## [ACTIVITY]
Every record must be copied exactly. Leave nothing out.

----- SUPPLIED MATERIAL -----

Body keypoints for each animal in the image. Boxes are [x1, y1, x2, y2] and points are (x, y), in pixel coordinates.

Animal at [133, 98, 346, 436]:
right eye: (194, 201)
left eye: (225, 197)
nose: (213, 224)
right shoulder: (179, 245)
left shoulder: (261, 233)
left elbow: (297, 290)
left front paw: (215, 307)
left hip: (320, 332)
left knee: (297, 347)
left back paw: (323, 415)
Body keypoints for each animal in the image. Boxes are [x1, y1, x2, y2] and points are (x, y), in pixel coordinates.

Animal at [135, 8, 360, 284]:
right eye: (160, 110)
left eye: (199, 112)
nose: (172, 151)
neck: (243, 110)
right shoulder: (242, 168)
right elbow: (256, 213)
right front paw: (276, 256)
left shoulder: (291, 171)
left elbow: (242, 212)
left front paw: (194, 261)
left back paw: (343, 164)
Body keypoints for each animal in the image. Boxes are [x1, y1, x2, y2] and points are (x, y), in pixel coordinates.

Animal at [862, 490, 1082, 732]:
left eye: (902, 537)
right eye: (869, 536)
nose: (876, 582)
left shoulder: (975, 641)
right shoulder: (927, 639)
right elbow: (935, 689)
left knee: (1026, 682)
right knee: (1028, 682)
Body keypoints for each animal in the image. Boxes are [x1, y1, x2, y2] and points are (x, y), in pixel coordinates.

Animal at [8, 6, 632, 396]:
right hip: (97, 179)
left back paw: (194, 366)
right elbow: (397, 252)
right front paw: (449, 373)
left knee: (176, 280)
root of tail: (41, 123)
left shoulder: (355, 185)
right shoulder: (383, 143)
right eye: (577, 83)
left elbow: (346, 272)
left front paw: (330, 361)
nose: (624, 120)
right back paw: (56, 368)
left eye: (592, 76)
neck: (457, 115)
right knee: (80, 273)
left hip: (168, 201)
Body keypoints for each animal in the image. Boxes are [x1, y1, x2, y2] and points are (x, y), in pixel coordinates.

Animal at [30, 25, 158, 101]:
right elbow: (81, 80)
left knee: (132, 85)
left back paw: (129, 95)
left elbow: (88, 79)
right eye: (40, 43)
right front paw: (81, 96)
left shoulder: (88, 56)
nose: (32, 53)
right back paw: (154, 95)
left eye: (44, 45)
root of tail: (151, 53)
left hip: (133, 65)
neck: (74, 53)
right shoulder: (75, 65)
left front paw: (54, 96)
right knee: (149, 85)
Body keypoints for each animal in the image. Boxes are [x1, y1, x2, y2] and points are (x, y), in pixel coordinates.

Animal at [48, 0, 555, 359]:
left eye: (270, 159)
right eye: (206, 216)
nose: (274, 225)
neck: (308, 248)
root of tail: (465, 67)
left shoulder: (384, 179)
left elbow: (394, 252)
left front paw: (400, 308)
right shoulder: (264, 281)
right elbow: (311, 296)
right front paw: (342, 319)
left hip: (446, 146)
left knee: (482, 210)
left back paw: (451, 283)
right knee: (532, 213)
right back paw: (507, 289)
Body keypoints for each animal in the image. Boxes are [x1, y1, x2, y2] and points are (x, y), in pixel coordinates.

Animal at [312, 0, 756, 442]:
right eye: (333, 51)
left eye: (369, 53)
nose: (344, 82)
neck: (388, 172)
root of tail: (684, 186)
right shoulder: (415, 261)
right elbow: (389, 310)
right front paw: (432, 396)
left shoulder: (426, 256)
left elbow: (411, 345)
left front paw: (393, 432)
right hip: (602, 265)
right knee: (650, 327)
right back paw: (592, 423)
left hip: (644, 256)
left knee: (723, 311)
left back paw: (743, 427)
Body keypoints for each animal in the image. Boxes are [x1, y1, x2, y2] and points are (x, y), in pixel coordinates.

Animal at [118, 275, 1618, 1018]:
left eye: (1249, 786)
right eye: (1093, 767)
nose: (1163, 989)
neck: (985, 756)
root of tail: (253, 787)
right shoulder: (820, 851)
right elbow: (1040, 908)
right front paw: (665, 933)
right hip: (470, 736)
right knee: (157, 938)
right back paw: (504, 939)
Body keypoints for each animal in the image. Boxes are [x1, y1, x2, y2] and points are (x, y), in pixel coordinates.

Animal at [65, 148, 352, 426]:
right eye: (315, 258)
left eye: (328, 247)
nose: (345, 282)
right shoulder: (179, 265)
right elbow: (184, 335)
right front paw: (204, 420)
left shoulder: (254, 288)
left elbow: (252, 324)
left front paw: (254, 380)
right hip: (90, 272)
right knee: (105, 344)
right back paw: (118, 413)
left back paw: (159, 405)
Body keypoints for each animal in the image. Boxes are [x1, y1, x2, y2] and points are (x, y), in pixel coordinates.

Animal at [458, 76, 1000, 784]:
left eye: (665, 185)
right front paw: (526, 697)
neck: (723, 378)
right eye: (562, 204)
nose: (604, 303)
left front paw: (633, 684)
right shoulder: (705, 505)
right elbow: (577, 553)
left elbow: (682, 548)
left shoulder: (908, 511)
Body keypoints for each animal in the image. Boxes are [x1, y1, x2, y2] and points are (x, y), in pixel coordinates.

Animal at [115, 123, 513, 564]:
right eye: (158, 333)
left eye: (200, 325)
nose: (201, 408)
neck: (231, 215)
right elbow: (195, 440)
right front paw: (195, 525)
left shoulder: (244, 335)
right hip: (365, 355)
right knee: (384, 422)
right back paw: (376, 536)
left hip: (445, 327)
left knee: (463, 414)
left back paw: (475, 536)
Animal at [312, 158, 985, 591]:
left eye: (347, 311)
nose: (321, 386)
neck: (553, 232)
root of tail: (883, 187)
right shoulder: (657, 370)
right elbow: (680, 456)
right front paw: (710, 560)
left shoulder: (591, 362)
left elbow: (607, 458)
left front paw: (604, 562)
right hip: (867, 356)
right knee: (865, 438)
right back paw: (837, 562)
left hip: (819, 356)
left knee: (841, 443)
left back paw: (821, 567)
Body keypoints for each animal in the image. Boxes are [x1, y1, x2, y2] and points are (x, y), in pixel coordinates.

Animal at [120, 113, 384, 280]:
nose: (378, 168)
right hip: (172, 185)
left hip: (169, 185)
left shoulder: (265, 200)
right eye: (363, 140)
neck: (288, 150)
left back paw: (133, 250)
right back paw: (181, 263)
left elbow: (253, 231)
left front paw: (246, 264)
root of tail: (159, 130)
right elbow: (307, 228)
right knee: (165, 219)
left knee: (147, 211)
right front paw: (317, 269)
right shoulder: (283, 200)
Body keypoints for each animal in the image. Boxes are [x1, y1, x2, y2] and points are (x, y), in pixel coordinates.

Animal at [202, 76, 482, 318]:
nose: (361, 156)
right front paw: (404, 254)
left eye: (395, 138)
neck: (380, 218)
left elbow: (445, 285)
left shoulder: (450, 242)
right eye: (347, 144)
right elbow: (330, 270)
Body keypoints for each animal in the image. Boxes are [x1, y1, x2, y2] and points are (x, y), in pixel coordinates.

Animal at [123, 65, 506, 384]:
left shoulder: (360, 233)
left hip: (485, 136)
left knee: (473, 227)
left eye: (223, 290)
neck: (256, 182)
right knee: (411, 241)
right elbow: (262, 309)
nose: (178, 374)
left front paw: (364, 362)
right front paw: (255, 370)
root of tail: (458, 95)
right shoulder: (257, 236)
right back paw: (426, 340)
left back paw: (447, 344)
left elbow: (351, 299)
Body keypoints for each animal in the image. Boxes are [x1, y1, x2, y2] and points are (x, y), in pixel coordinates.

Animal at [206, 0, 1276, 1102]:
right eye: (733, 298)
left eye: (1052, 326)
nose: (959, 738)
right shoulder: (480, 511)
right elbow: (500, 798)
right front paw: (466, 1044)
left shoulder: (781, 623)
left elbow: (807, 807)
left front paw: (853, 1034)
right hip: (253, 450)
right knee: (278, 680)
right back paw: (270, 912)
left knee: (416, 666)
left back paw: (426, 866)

-----

## [SOLUTION FOR THIS PROBLEM]
Body keypoints for each animal in the image. Boxes are [x1, y1, x2, y2] and points are (x, y), in pixel coordinates.

Animal at [133, 98, 346, 436]:
right eye: (194, 201)
left eye: (225, 197)
nose: (213, 224)
right shoulder: (179, 245)
left shoulder: (261, 233)
left elbow: (297, 290)
left front paw: (215, 307)
left hip: (320, 332)
left knee: (297, 347)
left back paw: (323, 415)
Body keypoints for each animal in the image. Boxes are [x1, y1, x2, y2] and points are (x, y), in pixel coordinates.

Animal at [135, 8, 360, 284]:
right eye: (160, 110)
left eye: (199, 112)
nose: (172, 151)
neck: (243, 110)
right shoulder: (242, 168)
right elbow: (256, 213)
right front paw: (276, 256)
left shoulder: (291, 171)
left elbow: (242, 212)
left front paw: (194, 261)
left back paw: (343, 164)
Body keypoints for each animal in the image. Boxes are [x1, y1, x2, y2] and points are (x, y), in pixel coordinates.

Animal at [862, 490, 1082, 732]:
left eye: (902, 537)
right eye: (869, 536)
nose: (876, 582)
left shoulder: (975, 641)
right shoulder: (927, 639)
right elbow: (935, 689)
left knee: (1026, 682)
right knee: (1028, 682)
Body keypoints for each animal in the image. Boxes are [x1, y1, x2, y2] and points are (x, y), in pixel coordinates.

Animal at [8, 6, 632, 396]:
right hip: (97, 179)
left back paw: (194, 366)
right elbow: (397, 252)
right front paw: (449, 373)
left knee: (176, 280)
root of tail: (41, 123)
left shoulder: (355, 185)
right shoulder: (383, 143)
right eye: (577, 83)
left elbow: (346, 272)
left front paw: (330, 361)
nose: (624, 120)
right back paw: (56, 368)
left eye: (592, 76)
neck: (457, 115)
right knee: (80, 273)
left hip: (168, 201)
Body keypoints for each animal in the image. Boxes are [x1, y1, x2, y2] and points are (x, y), in pixel coordinates.

Animal at [30, 25, 158, 101]:
right elbow: (81, 80)
left knee: (132, 85)
left back paw: (129, 95)
left elbow: (88, 79)
right eye: (40, 43)
right front paw: (81, 96)
left shoulder: (88, 56)
nose: (32, 53)
right back paw: (154, 95)
left eye: (44, 45)
root of tail: (151, 53)
left hip: (133, 65)
neck: (74, 53)
right shoulder: (75, 65)
left front paw: (54, 96)
right knee: (149, 85)
Body keypoints for each animal in the image. Boxes are [x1, y1, x2, y2] and points are (x, y), in pixel coordinates.

Animal at [48, 0, 555, 359]:
left eye: (270, 159)
right eye: (206, 216)
nose: (274, 225)
neck: (308, 248)
root of tail: (465, 67)
left shoulder: (384, 179)
left elbow: (394, 252)
left front paw: (400, 308)
right shoulder: (264, 281)
right elbow: (311, 296)
right front paw: (342, 319)
left hip: (446, 146)
left knee: (482, 210)
left back paw: (451, 283)
right knee: (532, 213)
right back paw: (507, 289)
Body keypoints for each animal in the image. Boxes are [x1, y1, x2, y2] and points are (x, y), in pixel coordinates.

Animal at [312, 0, 756, 442]:
right eye: (333, 51)
left eye: (369, 53)
nose: (344, 82)
neck: (388, 172)
root of tail: (684, 186)
right shoulder: (415, 261)
right elbow: (389, 310)
right front paw: (432, 396)
left shoulder: (426, 256)
left elbow: (411, 345)
left front paw: (393, 432)
right hip: (602, 265)
right knee: (650, 327)
right back paw: (592, 423)
left hip: (644, 256)
left knee: (723, 311)
left back paw: (743, 427)
Body keypoints for each animal in the image. Boxes are [x1, y1, x2, y2] and points are (x, y), in pixel coordinates.

Animal at [118, 275, 1618, 1018]:
left eye: (1249, 786)
right eye: (1093, 767)
nose: (1163, 989)
neck: (985, 756)
root of tail: (253, 787)
right shoulder: (820, 851)
right elbow: (1040, 908)
right front paw: (665, 933)
right hip: (470, 736)
right knee: (157, 938)
right back paw: (504, 939)
Body keypoints for each animal in the image. Boxes are [x1, y1, x2, y2] and points are (x, y), in pixel coordinates.

Animal at [65, 148, 352, 426]:
right eye: (315, 258)
left eye: (328, 247)
nose: (345, 282)
right shoulder: (179, 265)
right elbow: (184, 335)
right front paw: (204, 420)
left shoulder: (254, 288)
left elbow: (252, 324)
left front paw: (254, 380)
right hip: (90, 272)
right knee: (105, 344)
right back paw: (118, 413)
left back paw: (159, 405)
Body keypoints for each animal in the image. Boxes are [x1, y1, x2, y2] and points are (x, y), in pixel coordinates.

Animal at [458, 76, 1000, 784]:
left eye: (665, 185)
right front paw: (526, 697)
neck: (723, 378)
right eye: (562, 204)
nose: (604, 303)
left front paw: (633, 684)
right shoulder: (705, 505)
right elbow: (577, 553)
left elbow: (682, 548)
left shoulder: (908, 511)
Body keypoints for each animal in the image. Boxes are [x1, y1, x2, y2] and points are (x, y), in pixel coordinates.

Animal at [115, 123, 513, 564]:
right eye: (158, 333)
left eye: (200, 325)
nose: (201, 408)
neck: (231, 215)
right elbow: (195, 440)
right front paw: (195, 525)
left shoulder: (244, 335)
right hip: (365, 355)
right knee: (384, 422)
right back paw: (376, 536)
left hip: (445, 327)
left knee: (463, 414)
left back paw: (475, 536)
Animal at [312, 158, 985, 591]:
left eye: (347, 311)
nose: (321, 386)
neck: (553, 232)
root of tail: (883, 187)
right shoulder: (657, 370)
right elbow: (680, 456)
right front paw: (710, 560)
left shoulder: (591, 362)
left elbow: (607, 458)
left front paw: (604, 562)
right hip: (867, 356)
right knee: (865, 438)
right back paw: (837, 562)
left hip: (819, 356)
left knee: (841, 443)
left back paw: (821, 567)
Body keypoints for each animal in the image. Boxes are [x1, y1, x2, y2] and points are (x, y), in pixel coordinates.

Animal at [120, 113, 384, 280]:
nose: (378, 168)
right hip: (172, 185)
left hip: (169, 185)
left shoulder: (265, 200)
right eye: (363, 140)
neck: (288, 150)
left back paw: (133, 250)
right back paw: (181, 263)
left elbow: (253, 231)
left front paw: (246, 264)
root of tail: (159, 130)
right elbow: (307, 228)
right knee: (165, 219)
left knee: (147, 211)
right front paw: (317, 269)
right shoulder: (283, 200)
Body keypoints for each animal in the image. Boxes are [x1, y1, x2, y2] and points are (x, y), in pixel coordinates.

Animal at [202, 76, 482, 318]:
nose: (361, 156)
right front paw: (404, 254)
left eye: (395, 138)
neck: (380, 218)
left elbow: (445, 285)
left shoulder: (450, 242)
right eye: (347, 144)
right elbow: (330, 270)
Body keypoints for each animal in the image. Boxes are [x1, y1, x2, y2] and points are (x, y), in pixel coordinates.

Animal at [123, 65, 506, 384]:
left shoulder: (360, 233)
left hip: (485, 136)
left knee: (473, 227)
left eye: (223, 290)
neck: (256, 182)
right knee: (411, 241)
right elbow: (262, 309)
nose: (178, 374)
left front paw: (364, 362)
right front paw: (255, 370)
root of tail: (458, 95)
right shoulder: (257, 236)
right back paw: (426, 340)
left back paw: (447, 344)
left elbow: (351, 299)
Body keypoints for each animal in the image. Boxes are [x1, y1, x2, y2] and points are (x, y), in pixel coordinates.

Animal at [206, 0, 1276, 1102]:
right eye: (733, 298)
left eye: (1052, 326)
nose: (959, 738)
right shoulder: (480, 511)
right elbow: (500, 798)
right front paw: (466, 1044)
left shoulder: (781, 623)
left elbow: (807, 807)
left front paw: (853, 1034)
right hip: (253, 450)
right knee: (278, 680)
right back paw: (270, 912)
left knee: (416, 666)
left back paw: (426, 866)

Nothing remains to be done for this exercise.